TASK DETAILS –
For the entries that follow, report how many lines include the word "macros" and add nothing.

RECORDS –
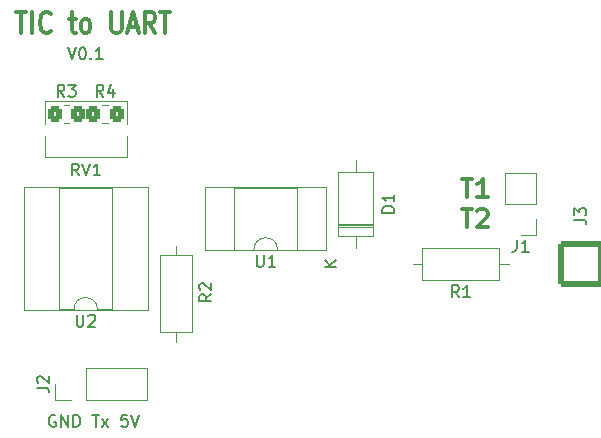
<source format=gto>
%TF.GenerationSoftware,KiCad,Pcbnew,(6.0.4)*%
%TF.CreationDate,2022-03-26T00:49:46+01:00*%
%TF.ProjectId,TICtoUART,54494374-6f55-4415-9254-2e6b69636164,rev?*%
%TF.SameCoordinates,Original*%
%TF.FileFunction,Legend,Top*%
%TF.FilePolarity,Positive*%
%FSLAX46Y46*%
G04 Gerber Fmt 4.6, Leading zero omitted, Abs format (unit mm)*
G04 Created by KiCad (PCBNEW (6.0.4)) date 2022-03-26 00:49:46*
%MOMM*%
%LPD*%
G01*
G04 APERTURE LIST*
G04 Aperture macros list*
%AMRoundRect*
0 Rectangle with rounded corners*
0 $1 Rounding radius*
0 $2 $3 $4 $5 $6 $7 $8 $9 X,Y pos of 4 corners*
0 Add a 4 corners polygon primitive as box body*
4,1,4,$2,$3,$4,$5,$6,$7,$8,$9,$2,$3,0*
0 Add four circle primitives for the rounded corners*
1,1,$1+$1,$2,$3*
1,1,$1+$1,$4,$5*
1,1,$1+$1,$6,$7*
1,1,$1+$1,$8,$9*
0 Add four rect primitives between the rounded corners*
20,1,$1+$1,$2,$3,$4,$5,0*
20,1,$1+$1,$4,$5,$6,$7,0*
20,1,$1+$1,$6,$7,$8,$9,0*
20,1,$1+$1,$8,$9,$2,$3,0*%
G04 Aperture macros list end*
%ADD10C,0.300000*%
%ADD11C,0.150000*%
%ADD12C,0.120000*%
%ADD13RoundRect,0.250002X1.699998X-1.699998X1.699998X1.699998X-1.699998X1.699998X-1.699998X-1.699998X0*%
%ADD14C,3.900000*%
%ADD15C,1.440000*%
%ADD16C,1.600000*%
%ADD17O,1.600000X1.600000*%
%ADD18RoundRect,0.250000X-0.350000X-0.450000X0.350000X-0.450000X0.350000X0.450000X-0.350000X0.450000X0*%
%ADD19C,8.000000*%
%ADD20C,4.400000*%
%ADD21O,2.400000X1.600000*%
%ADD22R,2.400000X1.600000*%
%ADD23O,1.700000X1.700000*%
%ADD24R,1.700000X1.700000*%
%ADD25R,1.600000X1.600000*%
%ADD26R,2.200000X2.200000*%
%ADD27O,2.200000X2.200000*%
G04 APERTURE END LIST*
D10*
X137287142Y-91888571D02*
X138144285Y-91888571D01*
X137715714Y-93388571D02*
X137715714Y-91888571D01*
X138572857Y-92031428D02*
X138644285Y-91960000D01*
X138787142Y-91888571D01*
X139144285Y-91888571D01*
X139287142Y-91960000D01*
X139358571Y-92031428D01*
X139430000Y-92174285D01*
X139430000Y-92317142D01*
X139358571Y-92531428D01*
X138501428Y-93388571D01*
X139430000Y-93388571D01*
X137287142Y-89348571D02*
X138144285Y-89348571D01*
X137715714Y-90848571D02*
X137715714Y-89348571D01*
X139430000Y-90848571D02*
X138572857Y-90848571D01*
X139001428Y-90848571D02*
X139001428Y-89348571D01*
X138858571Y-89562857D01*
X138715714Y-89705714D01*
X138572857Y-89777142D01*
D11*
X102830714Y-109355000D02*
X102735476Y-109307380D01*
X102592619Y-109307380D01*
X102449761Y-109355000D01*
X102354523Y-109450238D01*
X102306904Y-109545476D01*
X102259285Y-109735952D01*
X102259285Y-109878809D01*
X102306904Y-110069285D01*
X102354523Y-110164523D01*
X102449761Y-110259761D01*
X102592619Y-110307380D01*
X102687857Y-110307380D01*
X102830714Y-110259761D01*
X102878333Y-110212142D01*
X102878333Y-109878809D01*
X102687857Y-109878809D01*
X103306904Y-110307380D02*
X103306904Y-109307380D01*
X103878333Y-110307380D01*
X103878333Y-109307380D01*
X104354523Y-110307380D02*
X104354523Y-109307380D01*
X104592619Y-109307380D01*
X104735476Y-109355000D01*
X104830714Y-109450238D01*
X104878333Y-109545476D01*
X104925952Y-109735952D01*
X104925952Y-109878809D01*
X104878333Y-110069285D01*
X104830714Y-110164523D01*
X104735476Y-110259761D01*
X104592619Y-110307380D01*
X104354523Y-110307380D01*
X105973571Y-109307380D02*
X106545000Y-109307380D01*
X106259285Y-110307380D02*
X106259285Y-109307380D01*
X106783095Y-110307380D02*
X107306904Y-109640714D01*
X106783095Y-109640714D02*
X107306904Y-110307380D01*
X108925952Y-109307380D02*
X108449761Y-109307380D01*
X108402142Y-109783571D01*
X108449761Y-109735952D01*
X108545000Y-109688333D01*
X108783095Y-109688333D01*
X108878333Y-109735952D01*
X108925952Y-109783571D01*
X108973571Y-109878809D01*
X108973571Y-110116904D01*
X108925952Y-110212142D01*
X108878333Y-110259761D01*
X108783095Y-110307380D01*
X108545000Y-110307380D01*
X108449761Y-110259761D01*
X108402142Y-110212142D01*
X109259285Y-109307380D02*
X109592619Y-110307380D01*
X109925952Y-109307380D01*
X103886190Y-78192380D02*
X104219523Y-79192380D01*
X104552857Y-78192380D01*
X105076666Y-78192380D02*
X105171904Y-78192380D01*
X105267142Y-78240000D01*
X105314761Y-78287619D01*
X105362380Y-78382857D01*
X105410000Y-78573333D01*
X105410000Y-78811428D01*
X105362380Y-79001904D01*
X105314761Y-79097142D01*
X105267142Y-79144761D01*
X105171904Y-79192380D01*
X105076666Y-79192380D01*
X104981428Y-79144761D01*
X104933809Y-79097142D01*
X104886190Y-79001904D01*
X104838571Y-78811428D01*
X104838571Y-78573333D01*
X104886190Y-78382857D01*
X104933809Y-78287619D01*
X104981428Y-78240000D01*
X105076666Y-78192380D01*
X105838571Y-79097142D02*
X105886190Y-79144761D01*
X105838571Y-79192380D01*
X105790952Y-79144761D01*
X105838571Y-79097142D01*
X105838571Y-79192380D01*
X106838571Y-79192380D02*
X106267142Y-79192380D01*
X106552857Y-79192380D02*
X106552857Y-78192380D01*
X106457619Y-78335238D01*
X106362380Y-78430476D01*
X106267142Y-78478095D01*
D10*
X99509285Y-75214285D02*
X100366428Y-75214285D01*
X99937857Y-77014285D02*
X99937857Y-75214285D01*
X100866428Y-77014285D02*
X100866428Y-75214285D01*
X102437857Y-76842857D02*
X102366428Y-76928571D01*
X102152142Y-77014285D01*
X102009285Y-77014285D01*
X101795000Y-76928571D01*
X101652142Y-76757142D01*
X101580714Y-76585714D01*
X101509285Y-76242857D01*
X101509285Y-75985714D01*
X101580714Y-75642857D01*
X101652142Y-75471428D01*
X101795000Y-75300000D01*
X102009285Y-75214285D01*
X102152142Y-75214285D01*
X102366428Y-75300000D01*
X102437857Y-75385714D01*
X104009285Y-75814285D02*
X104580714Y-75814285D01*
X104223571Y-75214285D02*
X104223571Y-76757142D01*
X104295000Y-76928571D01*
X104437857Y-77014285D01*
X104580714Y-77014285D01*
X105295000Y-77014285D02*
X105152142Y-76928571D01*
X105080714Y-76842857D01*
X105009285Y-76671428D01*
X105009285Y-76157142D01*
X105080714Y-75985714D01*
X105152142Y-75900000D01*
X105295000Y-75814285D01*
X105509285Y-75814285D01*
X105652142Y-75900000D01*
X105723571Y-75985714D01*
X105795000Y-76157142D01*
X105795000Y-76671428D01*
X105723571Y-76842857D01*
X105652142Y-76928571D01*
X105509285Y-77014285D01*
X105295000Y-77014285D01*
X107580714Y-75214285D02*
X107580714Y-76671428D01*
X107652142Y-76842857D01*
X107723571Y-76928571D01*
X107866428Y-77014285D01*
X108152142Y-77014285D01*
X108295000Y-76928571D01*
X108366428Y-76842857D01*
X108437857Y-76671428D01*
X108437857Y-75214285D01*
X109080714Y-76500000D02*
X109795000Y-76500000D01*
X108937857Y-77014285D02*
X109437857Y-75214285D01*
X109937857Y-77014285D01*
X111295000Y-77014285D02*
X110795000Y-76157142D01*
X110437857Y-77014285D02*
X110437857Y-75214285D01*
X111009285Y-75214285D01*
X111152142Y-75300000D01*
X111223571Y-75385714D01*
X111295000Y-75557142D01*
X111295000Y-75814285D01*
X111223571Y-75985714D01*
X111152142Y-76071428D01*
X111009285Y-76157142D01*
X110437857Y-76157142D01*
X111723571Y-75214285D02*
X112580714Y-75214285D01*
X112152142Y-77014285D02*
X112152142Y-75214285D01*
D11*
%TO.C,J3*%
X146772380Y-92789333D02*
X147486666Y-92789333D01*
X147629523Y-92836952D01*
X147724761Y-92932190D01*
X147772380Y-93075047D01*
X147772380Y-93170285D01*
X146772380Y-92408380D02*
X146772380Y-91789333D01*
X147153333Y-92122666D01*
X147153333Y-91979809D01*
X147200952Y-91884571D01*
X147248571Y-91836952D01*
X147343809Y-91789333D01*
X147581904Y-91789333D01*
X147677142Y-91836952D01*
X147724761Y-91884571D01*
X147772380Y-91979809D01*
X147772380Y-92265523D01*
X147724761Y-92360761D01*
X147677142Y-92408380D01*
%TO.C,RV1*%
X104829761Y-89027380D02*
X104496428Y-88551190D01*
X104258333Y-89027380D02*
X104258333Y-88027380D01*
X104639285Y-88027380D01*
X104734523Y-88075000D01*
X104782142Y-88122619D01*
X104829761Y-88217857D01*
X104829761Y-88360714D01*
X104782142Y-88455952D01*
X104734523Y-88503571D01*
X104639285Y-88551190D01*
X104258333Y-88551190D01*
X105115476Y-88027380D02*
X105448809Y-89027380D01*
X105782142Y-88027380D01*
X106639285Y-89027380D02*
X106067857Y-89027380D01*
X106353571Y-89027380D02*
X106353571Y-88027380D01*
X106258333Y-88170238D01*
X106163095Y-88265476D01*
X106067857Y-88313095D01*
%TO.C,R2*%
X116022380Y-99099666D02*
X115546190Y-99433000D01*
X116022380Y-99671095D02*
X115022380Y-99671095D01*
X115022380Y-99290142D01*
X115070000Y-99194904D01*
X115117619Y-99147285D01*
X115212857Y-99099666D01*
X115355714Y-99099666D01*
X115450952Y-99147285D01*
X115498571Y-99194904D01*
X115546190Y-99290142D01*
X115546190Y-99671095D01*
X115117619Y-98718714D02*
X115070000Y-98671095D01*
X115022380Y-98575857D01*
X115022380Y-98337761D01*
X115070000Y-98242523D01*
X115117619Y-98194904D01*
X115212857Y-98147285D01*
X115308095Y-98147285D01*
X115450952Y-98194904D01*
X116022380Y-98766333D01*
X116022380Y-98147285D01*
%TO.C,R1*%
X136993333Y-99342380D02*
X136660000Y-98866190D01*
X136421904Y-99342380D02*
X136421904Y-98342380D01*
X136802857Y-98342380D01*
X136898095Y-98390000D01*
X136945714Y-98437619D01*
X136993333Y-98532857D01*
X136993333Y-98675714D01*
X136945714Y-98770952D01*
X136898095Y-98818571D01*
X136802857Y-98866190D01*
X136421904Y-98866190D01*
X137945714Y-99342380D02*
X137374285Y-99342380D01*
X137660000Y-99342380D02*
X137660000Y-98342380D01*
X137564761Y-98485238D01*
X137469523Y-98580476D01*
X137374285Y-98628095D01*
%TO.C,R3*%
X103592333Y-82367380D02*
X103259000Y-81891190D01*
X103020904Y-82367380D02*
X103020904Y-81367380D01*
X103401857Y-81367380D01*
X103497095Y-81415000D01*
X103544714Y-81462619D01*
X103592333Y-81557857D01*
X103592333Y-81700714D01*
X103544714Y-81795952D01*
X103497095Y-81843571D01*
X103401857Y-81891190D01*
X103020904Y-81891190D01*
X103925666Y-81367380D02*
X104544714Y-81367380D01*
X104211380Y-81748333D01*
X104354238Y-81748333D01*
X104449476Y-81795952D01*
X104497095Y-81843571D01*
X104544714Y-81938809D01*
X104544714Y-82176904D01*
X104497095Y-82272142D01*
X104449476Y-82319761D01*
X104354238Y-82367380D01*
X104068523Y-82367380D01*
X103973285Y-82319761D01*
X103925666Y-82272142D01*
%TO.C,R4*%
X106894333Y-82367380D02*
X106561000Y-81891190D01*
X106322904Y-82367380D02*
X106322904Y-81367380D01*
X106703857Y-81367380D01*
X106799095Y-81415000D01*
X106846714Y-81462619D01*
X106894333Y-81557857D01*
X106894333Y-81700714D01*
X106846714Y-81795952D01*
X106799095Y-81843571D01*
X106703857Y-81891190D01*
X106322904Y-81891190D01*
X107751476Y-81700714D02*
X107751476Y-82367380D01*
X107513380Y-81319761D02*
X107275285Y-82034047D01*
X107894333Y-82034047D01*
%TO.C,U2*%
X104638095Y-100832380D02*
X104638095Y-101641904D01*
X104685714Y-101737142D01*
X104733333Y-101784761D01*
X104828571Y-101832380D01*
X105019047Y-101832380D01*
X105114285Y-101784761D01*
X105161904Y-101737142D01*
X105209523Y-101641904D01*
X105209523Y-100832380D01*
X105638095Y-100927619D02*
X105685714Y-100880000D01*
X105780952Y-100832380D01*
X106019047Y-100832380D01*
X106114285Y-100880000D01*
X106161904Y-100927619D01*
X106209523Y-101022857D01*
X106209523Y-101118095D01*
X106161904Y-101260952D01*
X105590476Y-101832380D01*
X106209523Y-101832380D01*
%TO.C,J2*%
X101277380Y-107013333D02*
X101991666Y-107013333D01*
X102134523Y-107060952D01*
X102229761Y-107156190D01*
X102277380Y-107299047D01*
X102277380Y-107394285D01*
X101372619Y-106584761D02*
X101325000Y-106537142D01*
X101277380Y-106441904D01*
X101277380Y-106203809D01*
X101325000Y-106108571D01*
X101372619Y-106060952D01*
X101467857Y-106013333D01*
X101563095Y-106013333D01*
X101705952Y-106060952D01*
X102277380Y-106632380D01*
X102277380Y-106013333D01*
%TO.C,J1*%
X141906666Y-94492380D02*
X141906666Y-95206666D01*
X141859047Y-95349523D01*
X141763809Y-95444761D01*
X141620952Y-95492380D01*
X141525714Y-95492380D01*
X142906666Y-95492380D02*
X142335238Y-95492380D01*
X142620952Y-95492380D02*
X142620952Y-94492380D01*
X142525714Y-94635238D01*
X142430476Y-94730476D01*
X142335238Y-94778095D01*
%TO.C,U1*%
X119888095Y-95762380D02*
X119888095Y-96571904D01*
X119935714Y-96667142D01*
X119983333Y-96714761D01*
X120078571Y-96762380D01*
X120269047Y-96762380D01*
X120364285Y-96714761D01*
X120411904Y-96667142D01*
X120459523Y-96571904D01*
X120459523Y-95762380D01*
X121459523Y-96762380D02*
X120888095Y-96762380D01*
X121173809Y-96762380D02*
X121173809Y-95762380D01*
X121078571Y-95905238D01*
X120983333Y-96000476D01*
X120888095Y-96048095D01*
%TO.C,D1*%
X131516380Y-92178095D02*
X130516380Y-92178095D01*
X130516380Y-91940000D01*
X130564000Y-91797142D01*
X130659238Y-91701904D01*
X130754476Y-91654285D01*
X130944952Y-91606666D01*
X131087809Y-91606666D01*
X131278285Y-91654285D01*
X131373523Y-91701904D01*
X131468761Y-91797142D01*
X131516380Y-91940000D01*
X131516380Y-92178095D01*
X131516380Y-90654285D02*
X131516380Y-91225714D01*
X131516380Y-90940000D02*
X130516380Y-90940000D01*
X130659238Y-91035238D01*
X130754476Y-91130476D01*
X130802095Y-91225714D01*
X126622380Y-96781904D02*
X125622380Y-96781904D01*
X126622380Y-96210476D02*
X126050952Y-96639047D01*
X125622380Y-96210476D02*
X126193809Y-96781904D01*
D12*
%TO.C,RV1*%
X108900000Y-82705000D02*
X101950000Y-82705000D01*
X108900000Y-84669000D02*
X108900000Y-82705000D01*
X108900000Y-87445000D02*
X108900000Y-85659000D01*
X101950000Y-87445000D02*
X101950000Y-85659000D01*
X101950000Y-84669000D02*
X101950000Y-82705000D01*
X108900000Y-87445000D02*
X101950000Y-87445000D01*
%TO.C,R2*%
X113030000Y-95020000D02*
X113030000Y-95790000D01*
X113030000Y-103100000D02*
X113030000Y-102330000D01*
X111660000Y-102330000D02*
X114400000Y-102330000D01*
X114400000Y-95790000D02*
X111660000Y-95790000D01*
X114400000Y-102330000D02*
X114400000Y-95790000D01*
X111660000Y-95790000D02*
X111660000Y-102330000D01*
%TO.C,R1*%
X133120000Y-96520000D02*
X133890000Y-96520000D01*
X141200000Y-96520000D02*
X140430000Y-96520000D01*
X140430000Y-97890000D02*
X140430000Y-95150000D01*
X133890000Y-95150000D02*
X133890000Y-97890000D01*
X140430000Y-95150000D02*
X133890000Y-95150000D01*
X133890000Y-97890000D02*
X140430000Y-97890000D01*
%TO.C,R3*%
X103547936Y-83085000D02*
X104002064Y-83085000D01*
X103547936Y-84555000D02*
X104002064Y-84555000D01*
%TO.C,R4*%
X106817936Y-83085000D02*
X107272064Y-83085000D01*
X106817936Y-84555000D02*
X107272064Y-84555000D01*
%TO.C,U2*%
X106400000Y-100380000D02*
G75*
G03*
X104400000Y-100380000I-1000000J0D01*
G01*
X110650000Y-100440000D02*
X110650000Y-90040000D01*
X110650000Y-90040000D02*
X100150000Y-90040000D01*
X100150000Y-100440000D02*
X110650000Y-100440000D01*
X103150000Y-90100000D02*
X103150000Y-100380000D01*
X100150000Y-90040000D02*
X100150000Y-100440000D01*
X106400000Y-100380000D02*
X107650000Y-100380000D01*
X103150000Y-100380000D02*
X104400000Y-100380000D01*
X107650000Y-100380000D02*
X107650000Y-90100000D01*
X107650000Y-90100000D02*
X103150000Y-90100000D01*
%TO.C,J2*%
X105425000Y-108010000D02*
X105425000Y-105350000D01*
X102825000Y-108010000D02*
X102825000Y-106680000D01*
X105425000Y-105350000D02*
X110565000Y-105350000D01*
X104155000Y-108010000D02*
X102825000Y-108010000D01*
X105425000Y-108010000D02*
X110565000Y-108010000D01*
X110565000Y-108010000D02*
X110565000Y-105350000D01*
%TO.C,J1*%
X143570000Y-92710000D02*
X143570000Y-94040000D01*
X143570000Y-88840000D02*
X140910000Y-88840000D01*
X143570000Y-91440000D02*
X143570000Y-88840000D01*
X143570000Y-91440000D02*
X140910000Y-91440000D01*
X143570000Y-94040000D02*
X142240000Y-94040000D01*
X140910000Y-91440000D02*
X140910000Y-88840000D01*
%TO.C,U1*%
X118000000Y-90110000D02*
X118000000Y-95310000D01*
X125790000Y-90050000D02*
X115510000Y-90050000D01*
X121650000Y-95310000D02*
X123300000Y-95310000D01*
X115510000Y-95370000D02*
X125790000Y-95370000D01*
X125790000Y-95370000D02*
X125790000Y-90050000D01*
X115510000Y-90050000D02*
X115510000Y-95370000D01*
X123300000Y-95310000D02*
X123300000Y-90110000D01*
X123300000Y-90110000D02*
X118000000Y-90110000D01*
X118000000Y-95310000D02*
X119650000Y-95310000D01*
X121650000Y-95310000D02*
G75*
G03*
X119650000Y-95310000I-1000000J0D01*
G01*
%TO.C,D1*%
X126800000Y-93260000D02*
X129740000Y-93260000D01*
X126800000Y-93140000D02*
X129740000Y-93140000D01*
X129740000Y-94160000D02*
X129740000Y-88720000D01*
X128270000Y-87700000D02*
X128270000Y-88720000D01*
X126800000Y-94160000D02*
X129740000Y-94160000D01*
X126800000Y-93380000D02*
X129740000Y-93380000D01*
X129740000Y-88720000D02*
X126800000Y-88720000D01*
X128270000Y-95180000D02*
X128270000Y-94160000D01*
X126800000Y-88720000D02*
X126800000Y-94160000D01*
%TD*%
%LPC*%
D13*
%TO.C,J3*%
X147320000Y-96520000D03*
D14*
X147320000Y-88720000D03*
%TD*%
D15*
%TO.C,RV1*%
X102885000Y-85165000D03*
X105425000Y-85165000D03*
X107965000Y-85165000D03*
%TD*%
D16*
%TO.C,R2*%
X113030000Y-104140000D03*
D17*
X113030000Y-93980000D03*
%TD*%
D16*
%TO.C,R1*%
X142240000Y-96520000D03*
D17*
X132080000Y-96520000D03*
%TD*%
D18*
%TO.C,R3*%
X102775000Y-83820000D03*
X104775000Y-83820000D03*
%TD*%
%TO.C,R4*%
X106045000Y-83820000D03*
X108045000Y-83820000D03*
%TD*%
D19*
%TO.C,REF\u002A\u002A*%
X120904000Y-81788000D03*
D20*
X120904000Y-81788000D03*
%TD*%
D19*
%TO.C,REF\u002A\u002A*%
X120904000Y-102616000D03*
D20*
X120904000Y-102616000D03*
%TD*%
D21*
%TO.C,U2*%
X101590000Y-99050000D03*
X101590000Y-96510000D03*
X101590000Y-93970000D03*
X101590000Y-91430000D03*
X109210000Y-91430000D03*
X109210000Y-93970000D03*
X109210000Y-96510000D03*
D22*
X109210000Y-99050000D03*
%TD*%
D23*
%TO.C,J2*%
X109235000Y-106680000D03*
X106695000Y-106680000D03*
D24*
X104155000Y-106680000D03*
%TD*%
%TO.C,J1*%
X142240000Y-92710000D03*
D23*
X142240000Y-90170000D03*
%TD*%
D25*
%TO.C,U1*%
X124460000Y-93980000D03*
D17*
X124460000Y-91440000D03*
X116840000Y-91440000D03*
X116840000Y-93980000D03*
%TD*%
D26*
%TO.C,D1*%
X128270000Y-96520000D03*
D27*
X128270000Y-86360000D03*
%TD*%
M02*

</source>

WRITTEN RESPONSE –
2